((
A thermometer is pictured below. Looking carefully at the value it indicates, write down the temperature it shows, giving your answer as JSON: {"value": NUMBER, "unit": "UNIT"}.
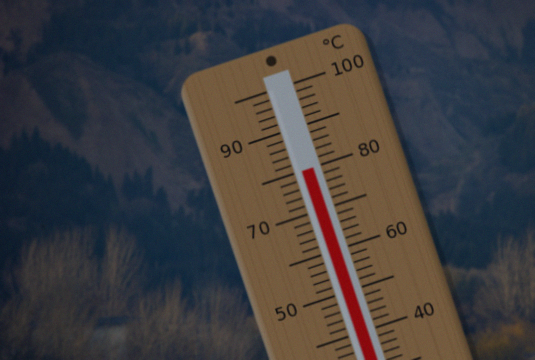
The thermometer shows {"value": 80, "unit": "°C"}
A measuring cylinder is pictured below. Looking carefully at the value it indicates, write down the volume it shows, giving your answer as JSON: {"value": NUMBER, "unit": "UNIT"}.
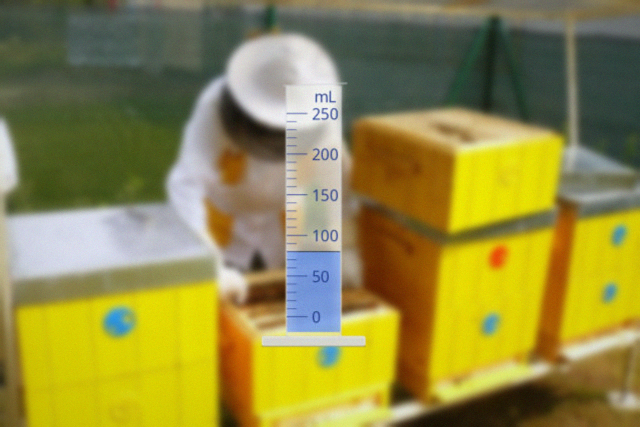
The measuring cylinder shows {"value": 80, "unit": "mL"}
))
((
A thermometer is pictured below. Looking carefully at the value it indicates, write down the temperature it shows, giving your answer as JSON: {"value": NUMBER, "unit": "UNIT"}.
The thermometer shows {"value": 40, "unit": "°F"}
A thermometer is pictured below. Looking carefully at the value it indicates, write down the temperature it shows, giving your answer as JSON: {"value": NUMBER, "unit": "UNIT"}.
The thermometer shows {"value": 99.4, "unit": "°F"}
))
(EXERCISE REQUIREMENTS): Find every line of the data above that contains the word "cylinder", matching case exactly, and copy each one out.

(THE ANSWER):
A measuring cylinder is pictured below. Looking carefully at the value it indicates, write down the volume it shows, giving your answer as JSON: {"value": NUMBER, "unit": "UNIT"}.
The measuring cylinder shows {"value": 80, "unit": "mL"}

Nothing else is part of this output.